In social justice work the term Ally is often defined as a noun; a person who uses their privilege to advocate on behalf of someone else who doesn’t hold that same privilege. Allyship is one of the first action-oriented tools one learns in social justice and bias trainings. Awareness of injustices; racism, sexism, homophobia, classism, and ableism (to name a few) is of course, the first step toward advocacy, but awareness alone is not enough to dismantle systems of oppression. To be an Ally requires that a person not simply notice an injustice, but also take action by bringing attention to the injustice and requesting that it be corrected.

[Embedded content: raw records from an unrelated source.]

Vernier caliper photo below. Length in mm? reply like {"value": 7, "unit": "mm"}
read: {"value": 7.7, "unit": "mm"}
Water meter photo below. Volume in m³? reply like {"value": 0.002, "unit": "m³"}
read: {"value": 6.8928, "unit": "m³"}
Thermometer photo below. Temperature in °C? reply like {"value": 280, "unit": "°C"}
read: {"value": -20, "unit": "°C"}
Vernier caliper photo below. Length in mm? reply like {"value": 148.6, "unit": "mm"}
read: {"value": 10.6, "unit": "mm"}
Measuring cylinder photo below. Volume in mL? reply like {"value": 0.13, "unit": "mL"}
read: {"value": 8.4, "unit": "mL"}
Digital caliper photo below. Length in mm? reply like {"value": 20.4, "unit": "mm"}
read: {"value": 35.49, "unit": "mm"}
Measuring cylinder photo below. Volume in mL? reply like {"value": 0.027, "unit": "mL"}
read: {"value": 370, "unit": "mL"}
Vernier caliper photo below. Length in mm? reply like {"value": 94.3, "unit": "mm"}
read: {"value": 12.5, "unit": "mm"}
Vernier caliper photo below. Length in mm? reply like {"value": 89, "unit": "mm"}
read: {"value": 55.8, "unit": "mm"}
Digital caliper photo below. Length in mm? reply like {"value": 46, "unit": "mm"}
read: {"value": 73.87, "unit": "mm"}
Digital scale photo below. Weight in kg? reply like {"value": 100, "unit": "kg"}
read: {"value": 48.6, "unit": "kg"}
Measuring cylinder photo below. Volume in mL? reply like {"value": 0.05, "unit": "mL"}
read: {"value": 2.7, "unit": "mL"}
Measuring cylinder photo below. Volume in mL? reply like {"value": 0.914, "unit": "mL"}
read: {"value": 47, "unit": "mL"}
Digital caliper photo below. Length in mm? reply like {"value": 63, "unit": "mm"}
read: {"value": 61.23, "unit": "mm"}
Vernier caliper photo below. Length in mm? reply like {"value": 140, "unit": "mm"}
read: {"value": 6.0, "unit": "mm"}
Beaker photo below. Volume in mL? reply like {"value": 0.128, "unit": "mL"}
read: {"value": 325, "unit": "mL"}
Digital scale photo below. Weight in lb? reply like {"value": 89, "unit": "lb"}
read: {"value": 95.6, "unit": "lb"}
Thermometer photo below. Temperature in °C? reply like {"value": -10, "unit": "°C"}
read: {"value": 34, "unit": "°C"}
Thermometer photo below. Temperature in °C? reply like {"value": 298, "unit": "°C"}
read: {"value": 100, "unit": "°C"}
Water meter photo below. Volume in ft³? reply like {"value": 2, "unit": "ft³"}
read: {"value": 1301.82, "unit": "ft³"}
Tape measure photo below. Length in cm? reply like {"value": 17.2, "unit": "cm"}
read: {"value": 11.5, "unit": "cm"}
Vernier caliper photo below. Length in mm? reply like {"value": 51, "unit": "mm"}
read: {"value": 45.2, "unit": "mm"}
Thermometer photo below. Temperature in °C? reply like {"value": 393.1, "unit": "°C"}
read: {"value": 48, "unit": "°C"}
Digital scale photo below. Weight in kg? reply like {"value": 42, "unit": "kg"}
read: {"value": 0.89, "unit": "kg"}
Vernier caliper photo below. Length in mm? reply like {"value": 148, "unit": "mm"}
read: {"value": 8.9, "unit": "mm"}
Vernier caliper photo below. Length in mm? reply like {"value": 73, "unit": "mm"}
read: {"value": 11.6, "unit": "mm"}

It is important to note here that Allies are not defined by the assignment of the term; one cannot simply declare themselves an Ally because they believe in justice. Allies are defined by their actions. In other words, the question to ask one’s self is not am I an Ally, but rather, how have I advocated for or supported marginalized people or communities today? Yes, “today” is critical to the assessment of one’s allyship, for the systems of injustice do not take days off and the work of allies must be just as steadfast.

Here is a thought experiment I encourage you to make a part of your daily habit. As you move throughout your day; sit in a classroom, a department meeting, a social space, or as you go to the supermarket, to your neighborhood and residence, or visit with your friends and family, I want you to think about the inequality that might exist in that space. This may not initially be an easy task, we tend to make the assumption that if we feel a space is safe, inclusive and pleasant, then everyone must feel the same way. I want you to think about what the experience might be like for people who represent marginalized or non-privileged communities; for example, people of color, non-Christians, immigrants, people experiencing homelessness, women, LGBTQIA people, indigenous people, people with disabilities, people with low income, or people for which English is not their first language. Consider who is represented in that space and who is not and then ask why. Then consider who has a voice that is being heard in the space and who does not and then ask why. Then ask yourself how you might ACT as an Ally in order to support those people who may not be represented, or who may not have a voice in order to actively make the space more equitable.

If acting as an Ally sounds effortful, uncomfortable and exhausting, that’s because it is. As good people who denounce injustice, and who believe inequality must be made right through active work, the discomfort and exhaustive effort is a small price to pay.